FUMI Coffee, Fumin Lu’s latest brew haunt is seriously hip. It’s hard to miss the modern space as you’re sauntering down the street; stools line the half-bay windows and a feature-wall of stovetop espresso makers can’t help but draw coffee fanatics through the door.
Thankfully, the brews match the decor in both quality and style. To sample a range of the FUMI offerings, opt for the Tasting Combo Set (55-65RMB depending on the bean), which takes you on a coffee-tasting tour starting with a drip coffee, then moving to a piccolo latte and an espresso (with a small biscotti to help you on your way). Although having three coffees in front of you can feel overwhelming, it’s certainly an interesting way to taste the different preparation methods.
If you’re just after a solo cup, the piccolo latte (25RMB) offers a perfectly extracted shot of coffee topped up with a small amount of milk. It’s creamy; stronger thana latte, but smoother than an espresso. Bellissimo.
To eat, there’s a glass cabinet filled with slices of cake and tarts that shouldn’t be ignored. With offerings rotating depending on the day, options include a fluffy cheesecake, a dense carrot cake with a sweet cream-cheese frosting, and a glorious strawberry tart topped with a swirl of whipped cream (prices start at 35RMB).

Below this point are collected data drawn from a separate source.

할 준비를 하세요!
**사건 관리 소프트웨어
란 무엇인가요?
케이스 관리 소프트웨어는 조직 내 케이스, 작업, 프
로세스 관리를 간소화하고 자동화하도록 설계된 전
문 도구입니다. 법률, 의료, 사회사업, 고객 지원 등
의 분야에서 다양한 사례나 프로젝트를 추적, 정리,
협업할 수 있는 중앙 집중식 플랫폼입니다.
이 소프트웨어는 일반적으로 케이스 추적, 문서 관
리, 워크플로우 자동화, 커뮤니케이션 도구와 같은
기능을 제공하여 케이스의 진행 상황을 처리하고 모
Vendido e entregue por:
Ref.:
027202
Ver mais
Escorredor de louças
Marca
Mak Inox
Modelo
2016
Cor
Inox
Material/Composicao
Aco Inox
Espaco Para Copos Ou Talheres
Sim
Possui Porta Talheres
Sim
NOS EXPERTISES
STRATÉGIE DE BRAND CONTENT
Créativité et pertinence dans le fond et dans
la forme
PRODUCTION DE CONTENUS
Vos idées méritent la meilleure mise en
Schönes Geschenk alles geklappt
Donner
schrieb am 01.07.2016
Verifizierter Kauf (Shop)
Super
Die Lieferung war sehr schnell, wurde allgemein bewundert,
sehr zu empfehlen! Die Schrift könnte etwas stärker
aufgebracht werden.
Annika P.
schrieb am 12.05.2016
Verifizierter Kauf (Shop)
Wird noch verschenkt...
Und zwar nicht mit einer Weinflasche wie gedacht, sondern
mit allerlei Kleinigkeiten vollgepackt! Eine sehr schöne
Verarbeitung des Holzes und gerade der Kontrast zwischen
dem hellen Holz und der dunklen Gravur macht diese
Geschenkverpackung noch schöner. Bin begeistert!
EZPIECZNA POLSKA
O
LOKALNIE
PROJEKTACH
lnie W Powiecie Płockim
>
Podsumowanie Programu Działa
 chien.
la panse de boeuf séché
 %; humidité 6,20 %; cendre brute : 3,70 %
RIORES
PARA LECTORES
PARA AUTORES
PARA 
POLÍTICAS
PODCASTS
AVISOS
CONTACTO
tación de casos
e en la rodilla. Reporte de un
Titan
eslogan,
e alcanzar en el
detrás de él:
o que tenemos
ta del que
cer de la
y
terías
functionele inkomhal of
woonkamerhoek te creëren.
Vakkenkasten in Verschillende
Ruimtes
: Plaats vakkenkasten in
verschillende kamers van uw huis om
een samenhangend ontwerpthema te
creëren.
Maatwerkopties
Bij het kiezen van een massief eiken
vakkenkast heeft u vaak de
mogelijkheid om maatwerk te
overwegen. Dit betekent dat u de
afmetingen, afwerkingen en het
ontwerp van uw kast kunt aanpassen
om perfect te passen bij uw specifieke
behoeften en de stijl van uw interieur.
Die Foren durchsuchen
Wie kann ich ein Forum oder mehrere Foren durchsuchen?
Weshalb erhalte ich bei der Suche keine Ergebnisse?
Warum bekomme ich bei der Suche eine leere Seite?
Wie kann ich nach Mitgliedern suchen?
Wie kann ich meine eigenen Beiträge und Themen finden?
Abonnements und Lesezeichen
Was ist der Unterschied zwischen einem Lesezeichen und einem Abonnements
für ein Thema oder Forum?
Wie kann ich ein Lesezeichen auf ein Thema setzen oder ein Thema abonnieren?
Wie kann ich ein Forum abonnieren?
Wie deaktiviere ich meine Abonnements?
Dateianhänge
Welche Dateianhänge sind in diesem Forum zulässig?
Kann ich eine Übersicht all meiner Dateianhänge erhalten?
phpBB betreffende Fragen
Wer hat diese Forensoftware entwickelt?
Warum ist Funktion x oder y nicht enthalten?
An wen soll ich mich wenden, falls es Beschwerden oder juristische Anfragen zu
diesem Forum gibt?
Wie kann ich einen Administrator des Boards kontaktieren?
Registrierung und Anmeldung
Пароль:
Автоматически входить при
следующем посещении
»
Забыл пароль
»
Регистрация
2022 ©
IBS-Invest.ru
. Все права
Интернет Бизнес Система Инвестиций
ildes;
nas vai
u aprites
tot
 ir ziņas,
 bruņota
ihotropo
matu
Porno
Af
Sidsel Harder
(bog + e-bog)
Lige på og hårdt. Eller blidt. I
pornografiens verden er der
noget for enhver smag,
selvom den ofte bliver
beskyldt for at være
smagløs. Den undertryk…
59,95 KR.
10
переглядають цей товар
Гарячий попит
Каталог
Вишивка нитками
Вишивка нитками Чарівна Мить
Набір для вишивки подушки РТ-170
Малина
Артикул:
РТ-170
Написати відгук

Our only gripe with FUMI Coffee isn’t against the café itself, but more with the crowd that it attracts. As is often the case in Shanghai, hip new hangouts become ad hoc photo studios for amateur photographers. If you’re after a quiet cup of coffee, avoid heading here, at least for the next few months until somewhere hipper/newer opens. If you manage to avoid the camera-wielding crowds, the coffee is certainly worth sampling.